TASK STATEMENT:
Please give back each entry below unaltered, leaving the pictures out.

THE DATA:
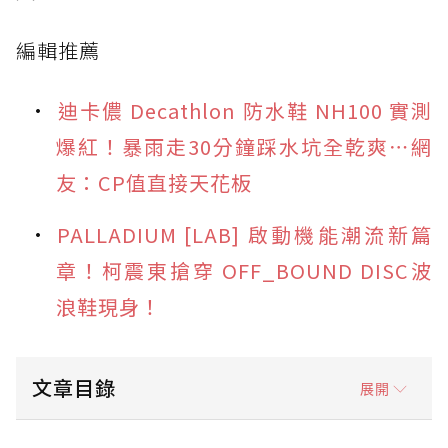
編輯推薦
迪卡儂 Decathlon 防水鞋 NH100 實測
爆紅！暴雨走30分鐘踩水坑全乾爽⋯網
友：CP值直接天花板
PALLADIUM [LAB] 啟動機能潮流新篇
章！柯震東搶穿 OFF_BOUND DISC波
浪鞋現身！
文章目錄
展開
防水鞋推薦 1. adidas Originals Superstar II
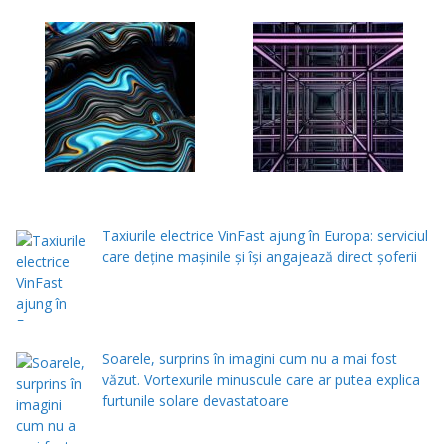
Taxiurile electrice VinFast ajung în Europa: serviciul
care deține mașinile și își angajează direct șoferii
Soarele, surprins în imagini cum nu a mai fost
văzut. Vortexurile minuscule care ar putea explica
furtunile solare devastatoare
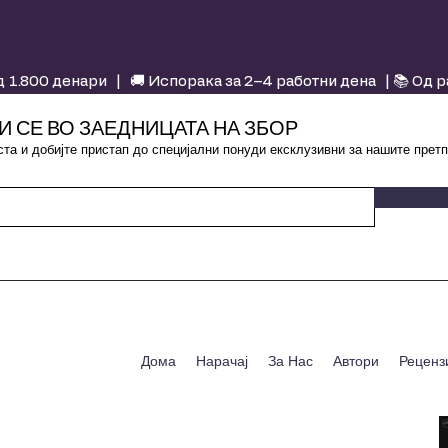
 1.800 денари | 🚚 Испорака за 2–4 работни дена | 📚 Од 
И СЕ ВО ЗАЕДНИЦАТА НА ЗБОР
та и добијте пристап до специјални понуди ексклузивни за нашите претп
Дома
Нарачај
За Нас
Автори
Реценз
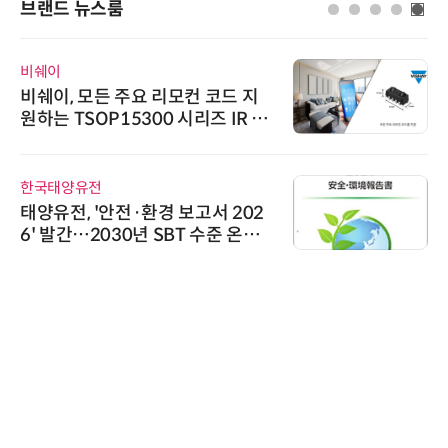
브랜드 뉴스룸
비쉐이
비쉐이, 모든 주요 리모컨 코드 지
원하는 TSOP15300 시리즈 IR 수
신기 출시
한국태양유전
태양유전, '안전·환경 보고서 202
6' 발간…2030년 SBT 수준 온실
가스 감축 추진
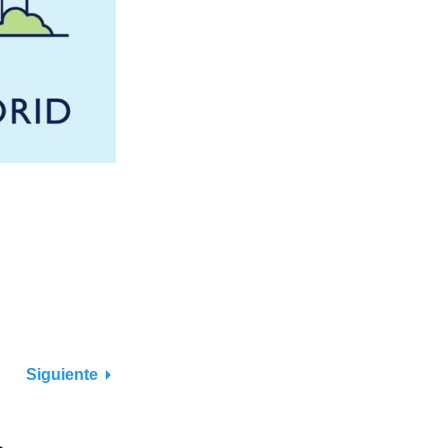
Siguiente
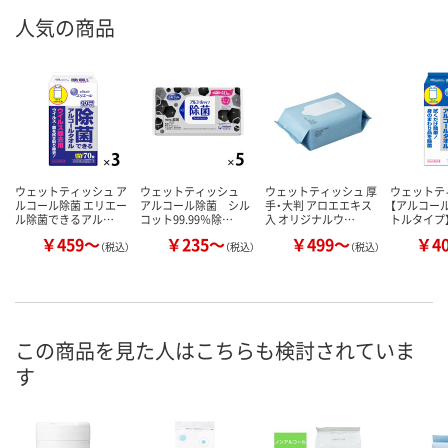
人気の商品
ウェットティッシュ ア
ウェットティッシュ
ウェットティッシュ 厚
ウェットテ
ルコール除菌 エリエー
アルコール除菌 シル
手・大判 アロエエキス
【アルコール
ル除菌できるアル…
コット99.99％除…
入 オリジナルウ…
トルタイプ
￥459～
￥235～
￥499～
￥4
（税込）
（税込）
（税込）
この商品を見た人はこちらも検討されていま
す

SOLVED EXERCISE:
編輯推薦
迪卡儂 Decathlon 防水鞋 NH100 實測
爆紅！暴雨走30分鐘踩水坑全乾爽⋯網
友：CP值直接天花板
PALLADIUM [LAB] 啟動機能潮流新篇
章！柯震東搶穿 OFF_BOUND DISC波
浪鞋現身！
文章目錄
展開
防水鞋推薦 1. adidas Originals Superstar II
Taxiurile electrice VinFast ajung în Europa: serviciul
care deține mașinile și își angajează direct șoferii
Soarele, surprins în imagini cum nu a mai fost
văzut. Vortexurile minuscule care ar putea explica
furtunile solare devastatoare
 1.800 денари | 🚚 Испорака за 2–4 работни дена | 📚 Од 
И СЕ ВО ЗАЕДНИЦАТА НА ЗБОР
та и добијте пристап до специјални понуди ексклузивни за нашите претп
Дома
Нарачај
За Нас
Автори
Реценз
브랜드 뉴스룸
비쉐이
비쉐이, 모든 주요 리모컨 코드 지
원하는 TSOP15300 시리즈 IR 수
신기 출시
한국태양유전
태양유전, '안전·환경 보고서 202
6' 발간…2030년 SBT 수준 온실
가스 감축 추진
Siguiente
人気の商品
ウェットティッシュ ア
ウェットティッシュ
ウェットティッシュ 厚
ウェットテ
ルコール除菌 エリエー
アルコール除菌 シル
手・大判 アロエエキス
【アルコール
ル除菌できるアル…
コット99.99％除…
入 オリジナルウ…
トルタイプ
￥459～
￥235～
￥499～
￥4
（税込）
（税込）
（税込）
この商品を見た人はこちらも検討されていま
す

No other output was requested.